◆ Given instruction ◆
Copy out the lines of the data below word for word, everything from the line containing "scientific name: Xenobolus carnifex" down to the line containing "scientific name: Coccoloba pubescens", both included.

◆ The records ◆
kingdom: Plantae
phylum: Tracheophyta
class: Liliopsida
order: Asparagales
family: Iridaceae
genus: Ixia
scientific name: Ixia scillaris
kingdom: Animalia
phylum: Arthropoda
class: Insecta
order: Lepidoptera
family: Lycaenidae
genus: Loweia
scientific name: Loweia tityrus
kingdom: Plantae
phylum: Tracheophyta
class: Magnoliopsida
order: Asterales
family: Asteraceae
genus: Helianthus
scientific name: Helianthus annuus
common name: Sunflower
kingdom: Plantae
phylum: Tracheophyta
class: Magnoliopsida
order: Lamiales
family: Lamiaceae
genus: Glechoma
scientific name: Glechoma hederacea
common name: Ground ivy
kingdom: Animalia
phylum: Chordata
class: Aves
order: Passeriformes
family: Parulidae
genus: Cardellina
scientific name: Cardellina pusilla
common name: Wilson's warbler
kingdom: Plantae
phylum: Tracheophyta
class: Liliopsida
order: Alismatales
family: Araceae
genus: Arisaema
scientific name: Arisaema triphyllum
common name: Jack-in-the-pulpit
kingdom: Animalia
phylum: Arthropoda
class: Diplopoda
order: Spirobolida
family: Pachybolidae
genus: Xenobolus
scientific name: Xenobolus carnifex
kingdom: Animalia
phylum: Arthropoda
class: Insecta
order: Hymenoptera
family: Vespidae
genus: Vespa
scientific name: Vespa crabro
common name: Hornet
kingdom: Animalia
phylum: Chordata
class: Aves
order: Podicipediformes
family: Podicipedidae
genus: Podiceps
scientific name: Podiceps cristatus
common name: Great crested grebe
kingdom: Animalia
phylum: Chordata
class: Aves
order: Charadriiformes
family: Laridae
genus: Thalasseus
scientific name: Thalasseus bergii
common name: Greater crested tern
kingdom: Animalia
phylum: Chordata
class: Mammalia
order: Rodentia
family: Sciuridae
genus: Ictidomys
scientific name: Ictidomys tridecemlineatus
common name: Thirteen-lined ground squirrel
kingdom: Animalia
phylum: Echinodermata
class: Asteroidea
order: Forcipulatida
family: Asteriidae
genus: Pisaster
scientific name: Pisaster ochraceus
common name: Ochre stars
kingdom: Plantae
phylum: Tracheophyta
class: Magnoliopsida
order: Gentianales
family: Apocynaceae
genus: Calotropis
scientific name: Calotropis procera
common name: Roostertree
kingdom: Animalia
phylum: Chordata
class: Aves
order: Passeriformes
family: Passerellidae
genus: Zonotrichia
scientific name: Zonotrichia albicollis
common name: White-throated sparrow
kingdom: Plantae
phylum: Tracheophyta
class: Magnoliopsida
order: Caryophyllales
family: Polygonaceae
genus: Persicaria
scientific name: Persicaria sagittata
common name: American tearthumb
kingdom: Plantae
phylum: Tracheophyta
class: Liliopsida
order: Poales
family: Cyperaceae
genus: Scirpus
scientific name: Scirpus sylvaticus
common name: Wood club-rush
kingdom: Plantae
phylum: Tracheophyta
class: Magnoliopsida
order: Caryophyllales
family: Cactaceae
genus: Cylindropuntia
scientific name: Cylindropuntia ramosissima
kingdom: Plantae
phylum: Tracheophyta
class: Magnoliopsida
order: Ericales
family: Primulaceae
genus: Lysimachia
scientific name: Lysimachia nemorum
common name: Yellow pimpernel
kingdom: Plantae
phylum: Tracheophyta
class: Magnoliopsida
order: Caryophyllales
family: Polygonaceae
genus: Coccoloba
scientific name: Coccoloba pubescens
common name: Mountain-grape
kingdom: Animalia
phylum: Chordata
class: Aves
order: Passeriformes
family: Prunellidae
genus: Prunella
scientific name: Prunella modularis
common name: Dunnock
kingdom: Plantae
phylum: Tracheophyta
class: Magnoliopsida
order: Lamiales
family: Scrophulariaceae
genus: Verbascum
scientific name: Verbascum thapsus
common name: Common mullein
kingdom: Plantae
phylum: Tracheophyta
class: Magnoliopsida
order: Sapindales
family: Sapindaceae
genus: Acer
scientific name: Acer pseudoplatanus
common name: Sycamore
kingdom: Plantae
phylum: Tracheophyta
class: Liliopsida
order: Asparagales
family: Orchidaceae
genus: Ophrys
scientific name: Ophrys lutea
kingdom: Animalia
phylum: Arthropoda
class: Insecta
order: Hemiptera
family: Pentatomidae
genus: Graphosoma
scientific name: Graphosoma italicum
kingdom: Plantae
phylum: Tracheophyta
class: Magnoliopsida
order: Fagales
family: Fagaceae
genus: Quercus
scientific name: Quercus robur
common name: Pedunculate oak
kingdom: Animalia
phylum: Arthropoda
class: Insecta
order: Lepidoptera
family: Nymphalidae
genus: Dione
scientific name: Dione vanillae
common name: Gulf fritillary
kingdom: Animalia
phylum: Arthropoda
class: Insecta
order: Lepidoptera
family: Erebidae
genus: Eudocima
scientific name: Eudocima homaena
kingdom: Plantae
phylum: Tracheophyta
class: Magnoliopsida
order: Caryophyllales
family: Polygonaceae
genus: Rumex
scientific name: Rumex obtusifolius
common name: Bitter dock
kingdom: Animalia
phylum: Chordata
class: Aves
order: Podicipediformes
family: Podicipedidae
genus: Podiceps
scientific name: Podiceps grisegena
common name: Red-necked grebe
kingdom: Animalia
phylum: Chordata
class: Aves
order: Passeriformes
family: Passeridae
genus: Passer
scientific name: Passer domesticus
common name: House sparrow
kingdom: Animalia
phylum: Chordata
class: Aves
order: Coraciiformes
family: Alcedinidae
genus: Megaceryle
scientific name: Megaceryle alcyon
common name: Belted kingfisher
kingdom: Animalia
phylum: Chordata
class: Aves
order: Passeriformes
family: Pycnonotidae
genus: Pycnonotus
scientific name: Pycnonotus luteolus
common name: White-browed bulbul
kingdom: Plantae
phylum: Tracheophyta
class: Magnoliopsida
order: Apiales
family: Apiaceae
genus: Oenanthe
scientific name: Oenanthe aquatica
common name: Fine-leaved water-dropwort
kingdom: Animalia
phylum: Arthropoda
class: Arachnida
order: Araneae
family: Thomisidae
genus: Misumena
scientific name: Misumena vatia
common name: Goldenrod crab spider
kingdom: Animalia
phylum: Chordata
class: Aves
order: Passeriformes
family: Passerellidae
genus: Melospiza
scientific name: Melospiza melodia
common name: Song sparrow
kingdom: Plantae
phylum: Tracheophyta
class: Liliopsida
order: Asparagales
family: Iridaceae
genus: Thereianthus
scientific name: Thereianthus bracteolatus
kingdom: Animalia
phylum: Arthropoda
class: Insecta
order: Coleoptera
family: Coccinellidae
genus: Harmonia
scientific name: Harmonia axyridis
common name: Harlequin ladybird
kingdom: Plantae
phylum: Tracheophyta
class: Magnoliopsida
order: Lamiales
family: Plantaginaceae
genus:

◆ Result of this exercise ◆
scientific name: Xenobolus carnifex
kingdom: Animalia
phylum: Arthropoda
class: Insecta
order: Hymenoptera
family: Vespidae
genus: Vespa
scientific name: Vespa crabro
common name: Hornet
kingdom: Animalia
phylum: Chordata
class: Aves
order: Podicipediformes
family: Podicipedidae
genus: Podiceps
scientific name: Podiceps cristatus
common name: Great crested grebe
kingdom: Animalia
phylum: Chordata
class: Aves
order: Charadriiformes
family: Laridae
genus: Thalasseus
scientific name: Thalasseus bergii
common name: Greater crested tern
kingdom: Animalia
phylum: Chordata
class: Mammalia
order: Rodentia
family: Sciuridae
genus: Ictidomys
scientific name: Ictidomys tridecemlineatus
common name: Thirteen-lined ground squirrel
kingdom: Animalia
phylum: Echinodermata
class: Asteroidea
order: Forcipulatida
family: Asteriidae
genus: Pisaster
scientific name: Pisaster ochraceus
common name: Ochre stars
kingdom: Plantae
phylum: Tracheophyta
class: Magnoliopsida
order: Gentianales
family: Apocynaceae
genus: Calotropis
scientific name: Calotropis procera
common name: Roostertree
kingdom: Animalia
phylum: Chordata
class: Aves
order: Passeriformes
family: Passerellidae
genus: Zonotrichia
scientific name: Zonotrichia albicollis
common name: White-throated sparrow
kingdom: Plantae
phylum: Tracheophyta
class: Magnoliopsida
order: Caryophyllales
family: Polygonaceae
genus: Persicaria
scientific name: Persicaria sagittata
common name: American tearthumb
kingdom: Plantae
phylum: Tracheophyta
class: Liliopsida
order: Poales
family: Cyperaceae
genus: Scirpus
scientific name: Scirpus sylvaticus
common name: Wood club-rush
kingdom: Plantae
phylum: Tracheophyta
class: Magnoliopsida
order: Caryophyllales
family: Cactaceae
genus: Cylindropuntia
scientific name: Cylindropuntia ramosissima
kingdom: Plantae
phylum: Tracheophyta
class: Magnoliopsida
order: Ericales
family: Primulaceae
genus: Lysimachia
scientific name: Lysimachia nemorum
common name: Yellow pimpernel
kingdom: Plantae
phylum: Tracheophyta
class: Magnoliopsida
order: Caryophyllales
family: Polygonaceae
genus: Coccoloba
scientific name: Coccoloba pubescens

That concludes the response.